SHORT PROBLEM: Could you give the data below again with "collector number" changed to "field number", everything else unchanged and the pictures left out?

MATERIAL TO PROCESS:
-----

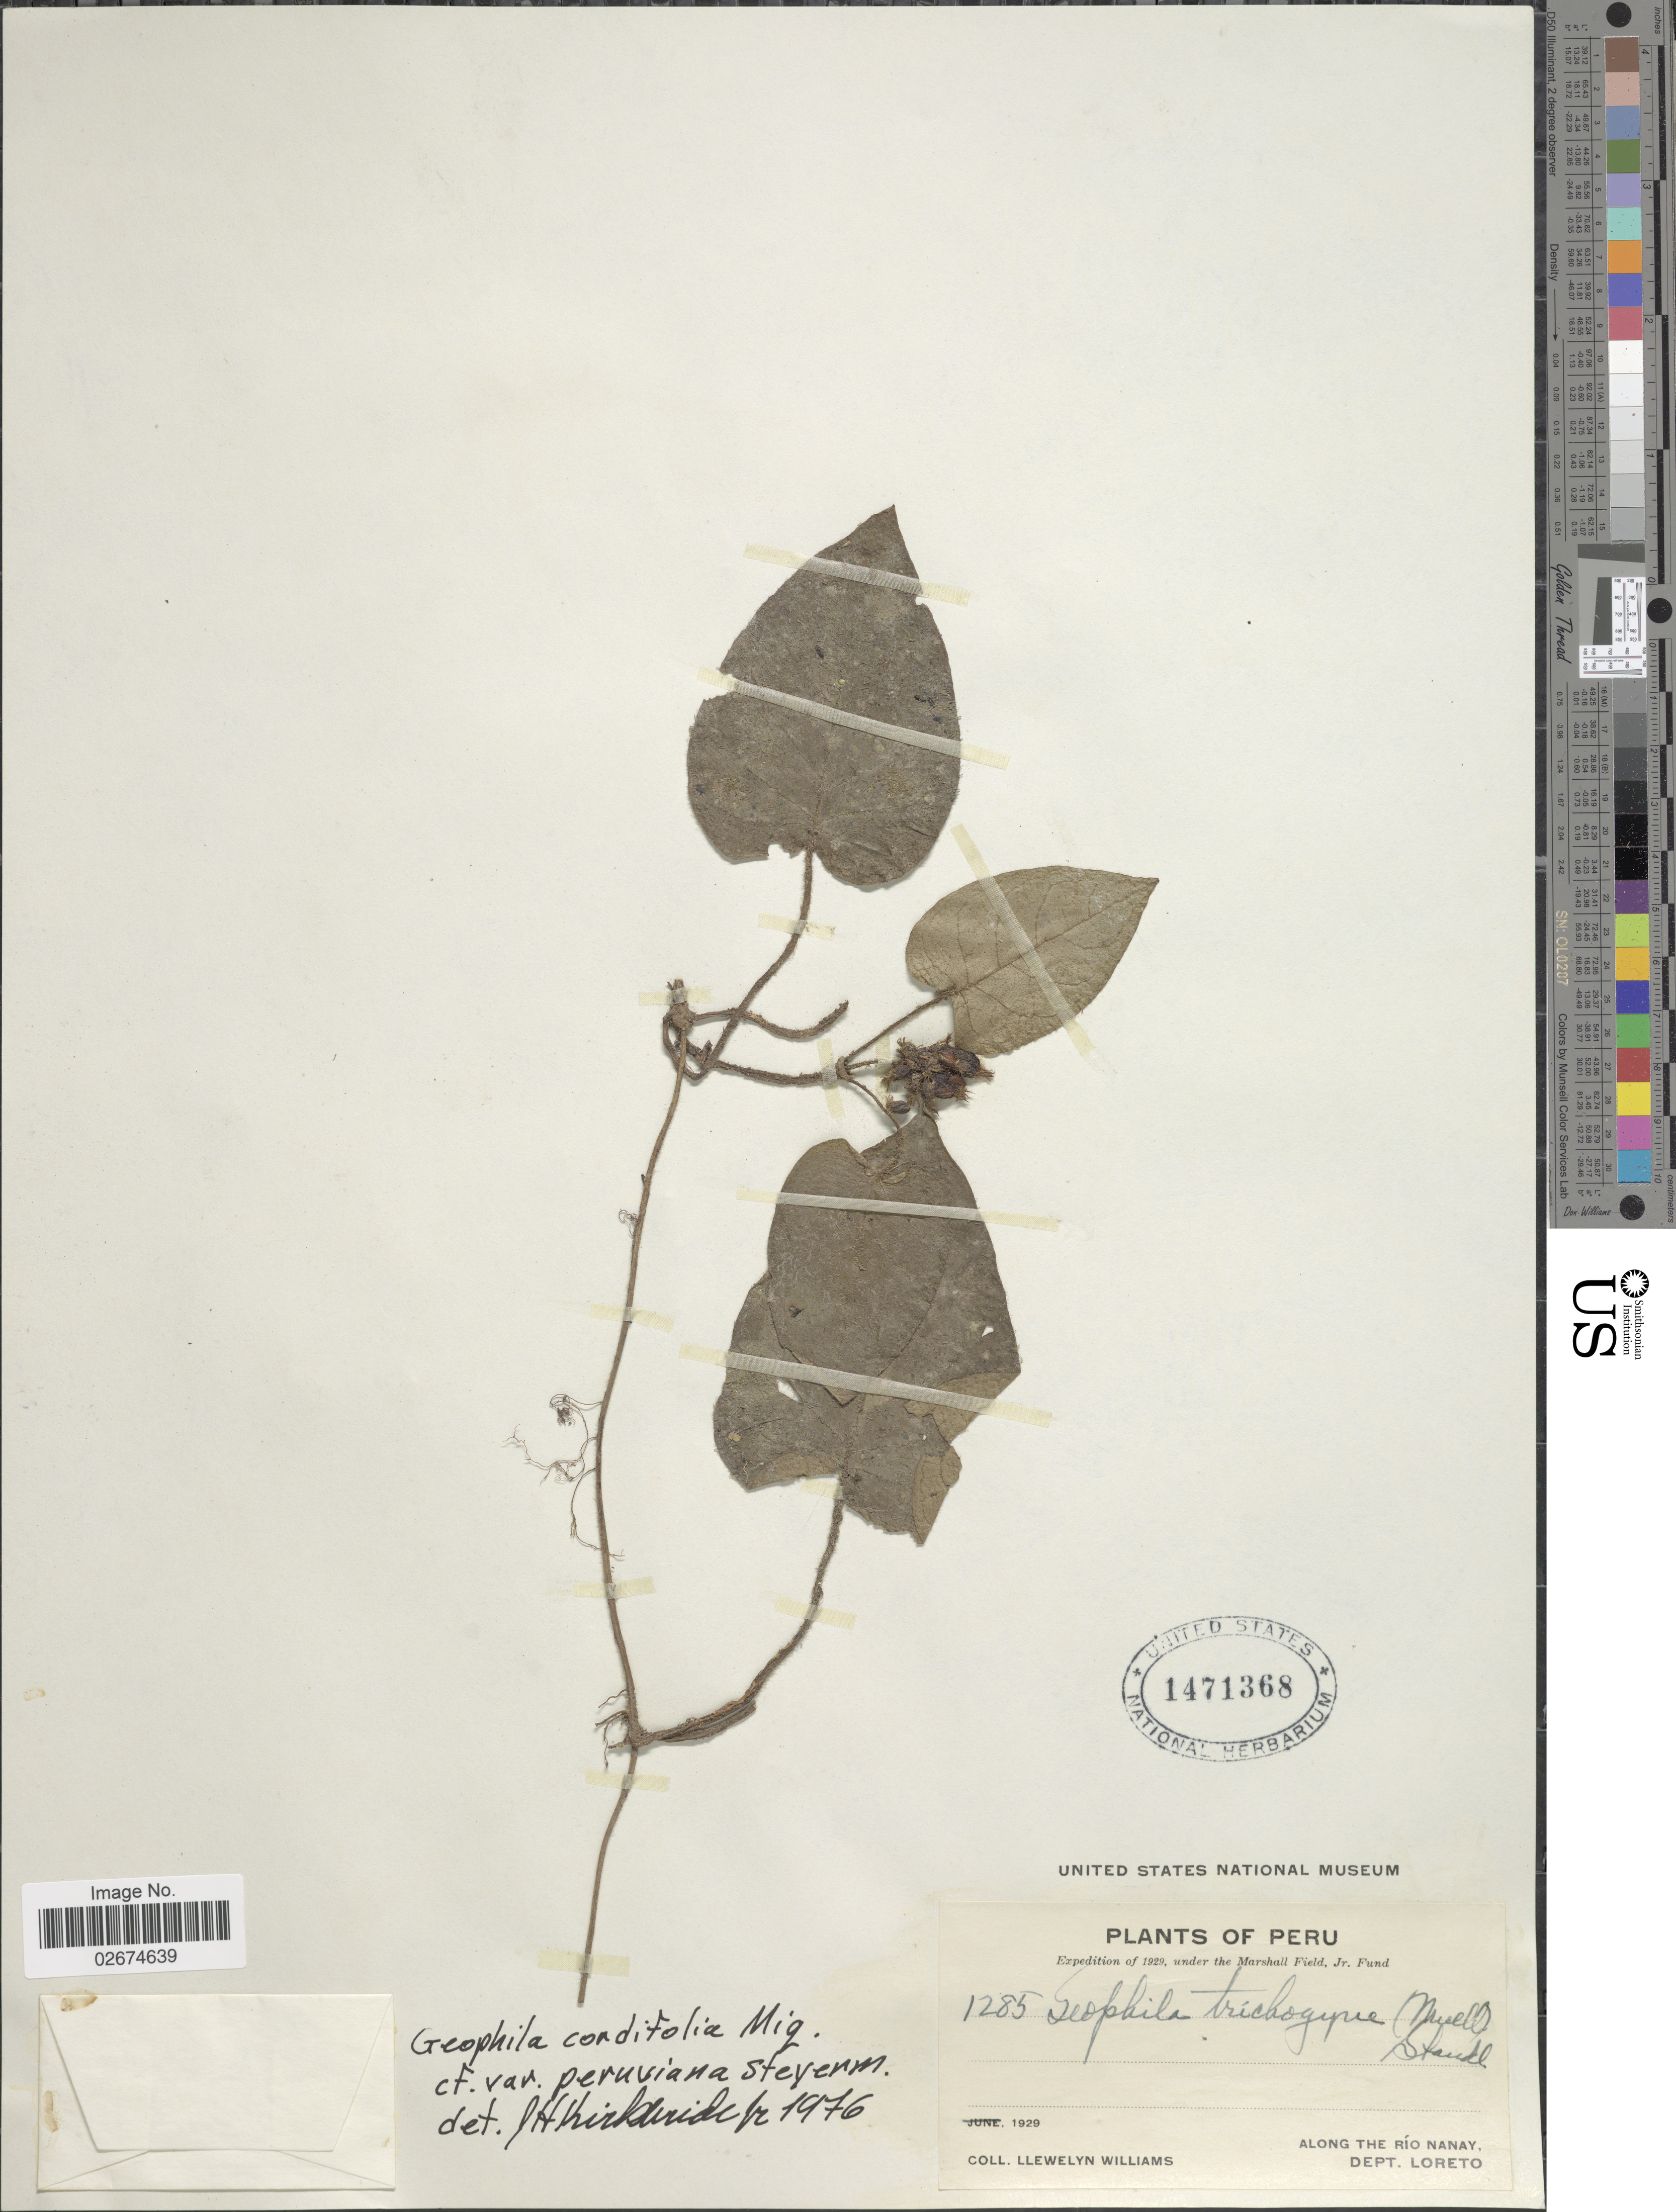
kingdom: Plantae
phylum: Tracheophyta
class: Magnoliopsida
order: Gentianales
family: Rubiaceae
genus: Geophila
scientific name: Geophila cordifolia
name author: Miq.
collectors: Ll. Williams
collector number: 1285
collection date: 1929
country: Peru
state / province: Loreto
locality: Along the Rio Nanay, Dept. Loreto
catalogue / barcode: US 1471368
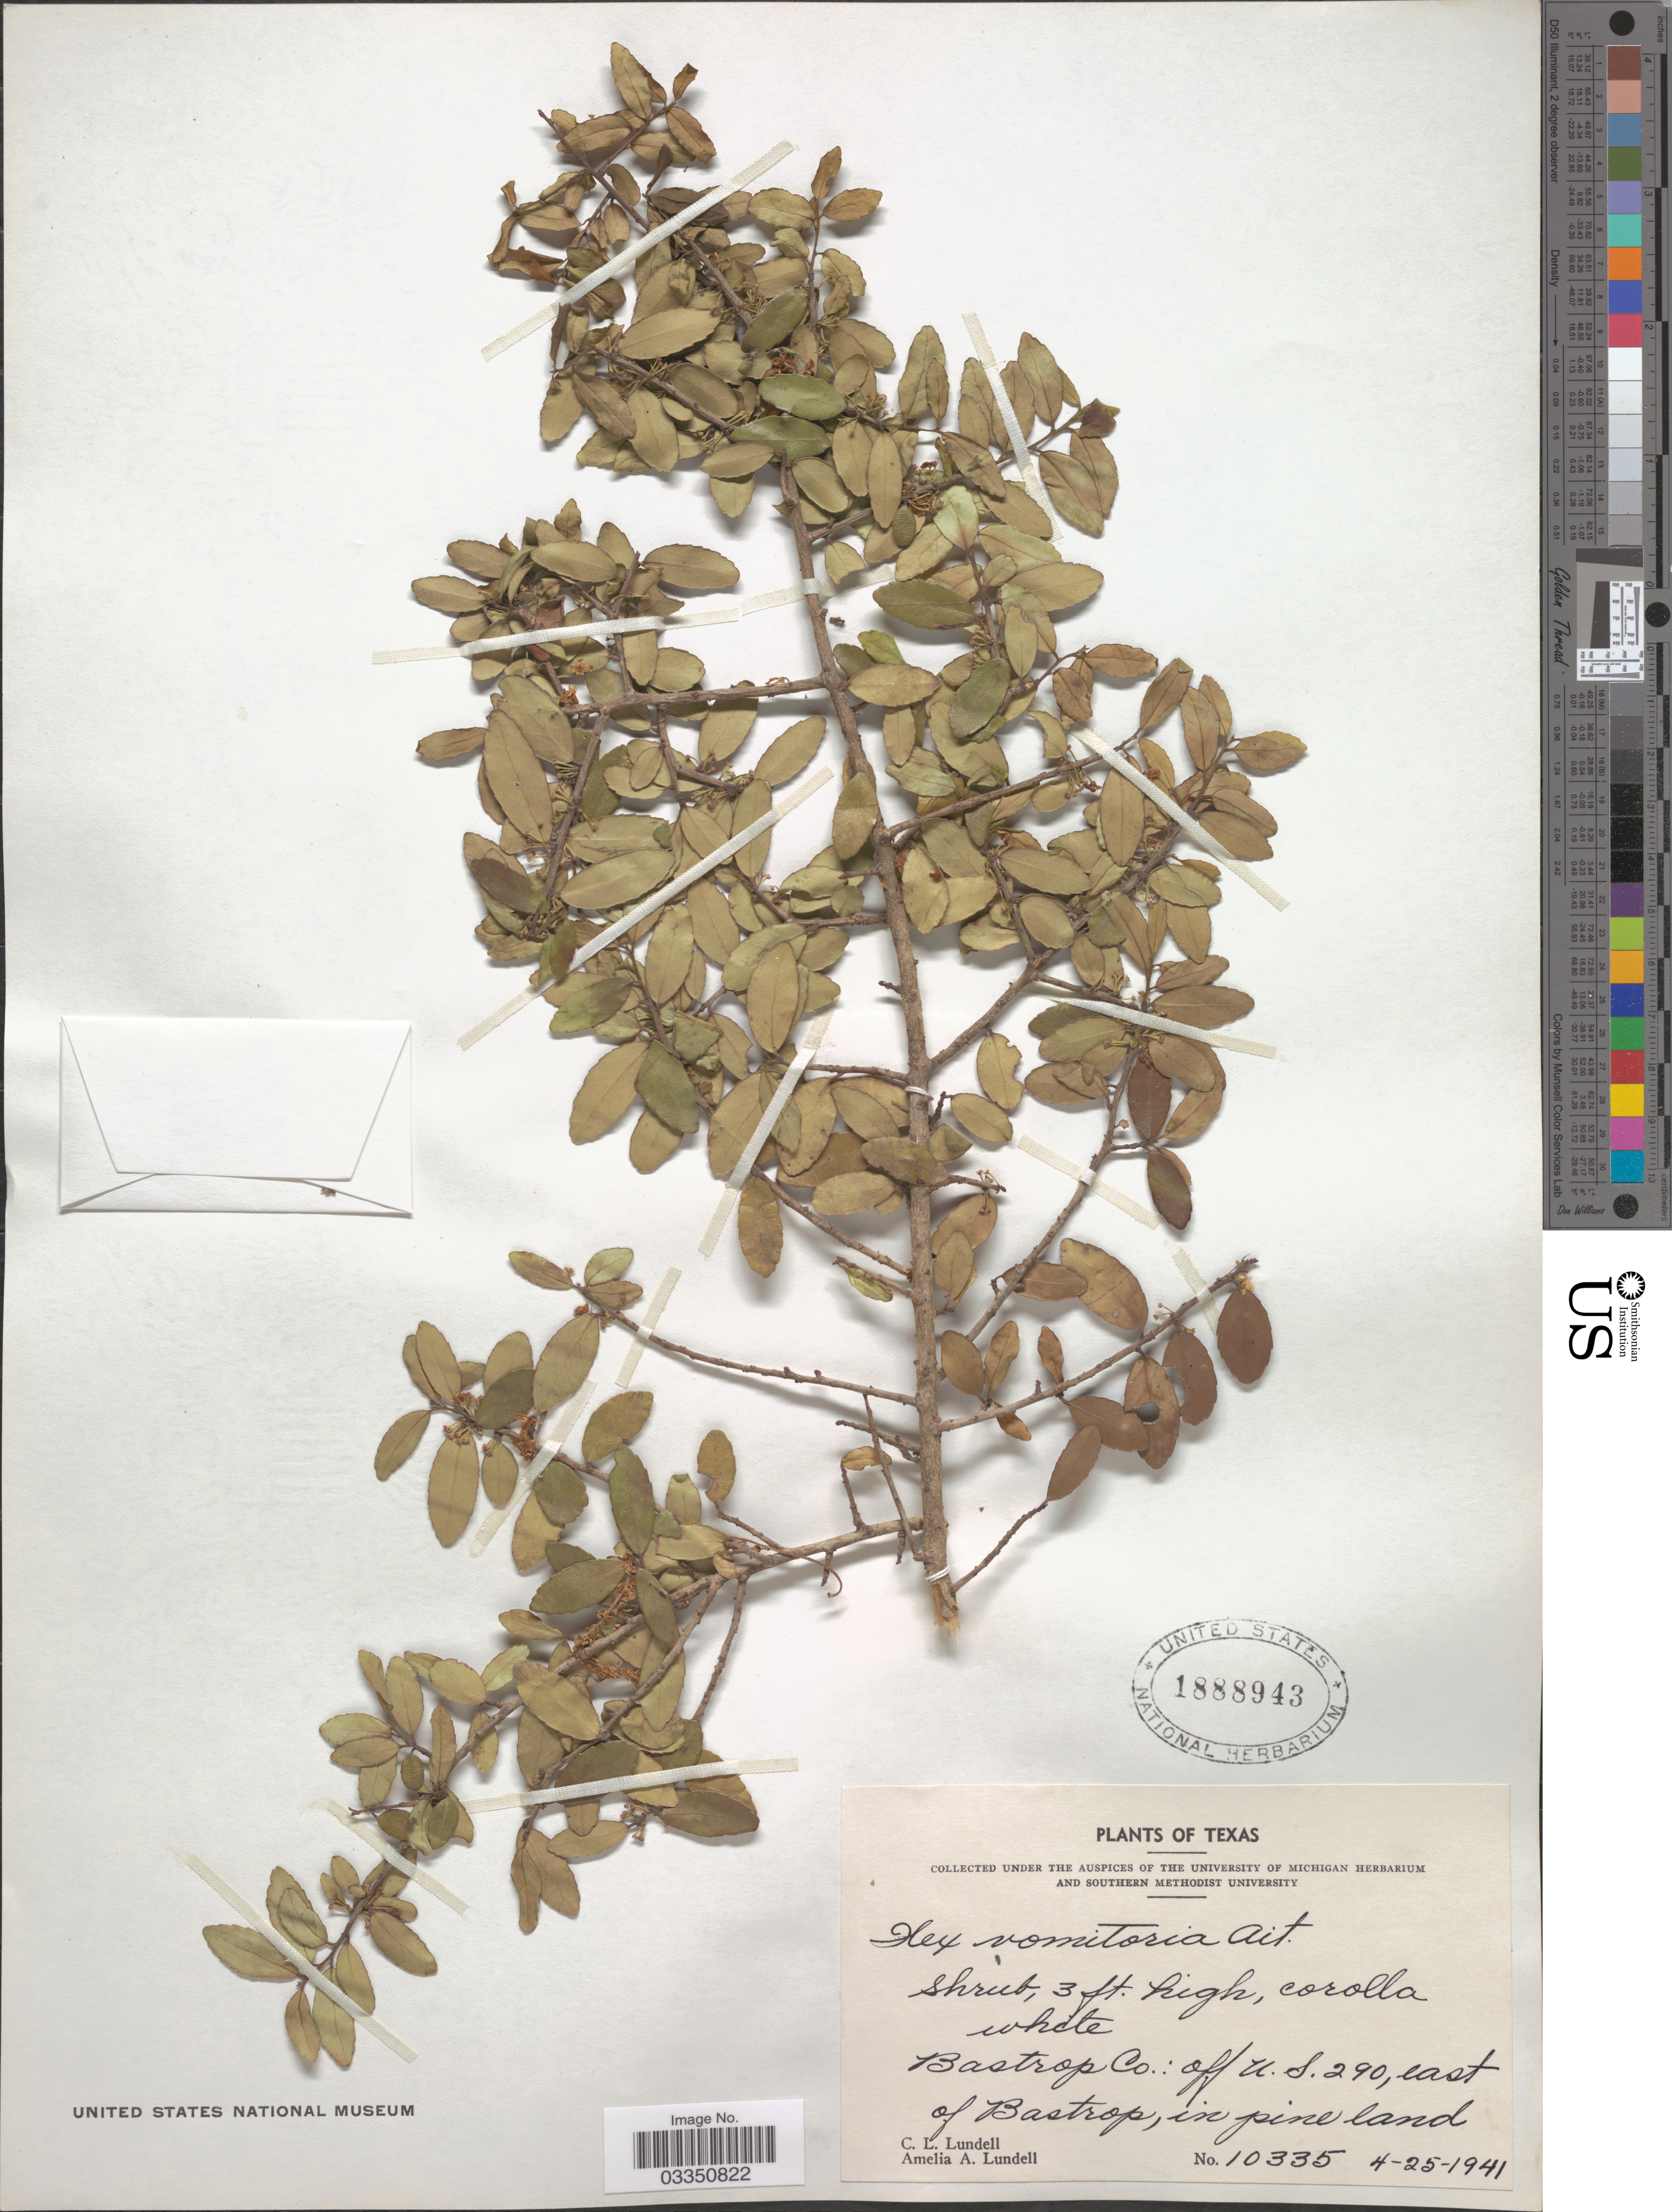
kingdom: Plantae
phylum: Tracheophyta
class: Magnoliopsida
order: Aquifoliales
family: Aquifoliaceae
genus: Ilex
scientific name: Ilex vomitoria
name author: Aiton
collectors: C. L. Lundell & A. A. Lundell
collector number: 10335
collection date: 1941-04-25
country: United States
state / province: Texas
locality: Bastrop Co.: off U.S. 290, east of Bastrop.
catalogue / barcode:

-----

ANSWER TO THIS PROBLEM:
kingdom: Plantae
phylum: Tracheophyta
class: Magnoliopsida
order: Gentianales
family: Rubiaceae
genus: Geophila
scientific name: Geophila cordifolia
name author: Miq.
collectors: Ll. Williams
field number: 1285
collection date: 1929
country: Peru
state / province: Loreto
locality: Along the Rio Nanay, Dept. Loreto
catalogue / barcode: US 1471368
kingdom: Plantae
phylum: Tracheophyta
class: Magnoliopsida
order: Aquifoliales
family: Aquifoliaceae
genus: Ilex
scientific name: Ilex vomitoria
name author: Aiton
collectors: C. L. Lundell & A. A. Lundell
field number: 10335
collection date: 1941-04-25
country: United States
state / province: Texas
locality: Bastrop Co.: off U.S. 290, east of Bastrop.
catalogue / barcode:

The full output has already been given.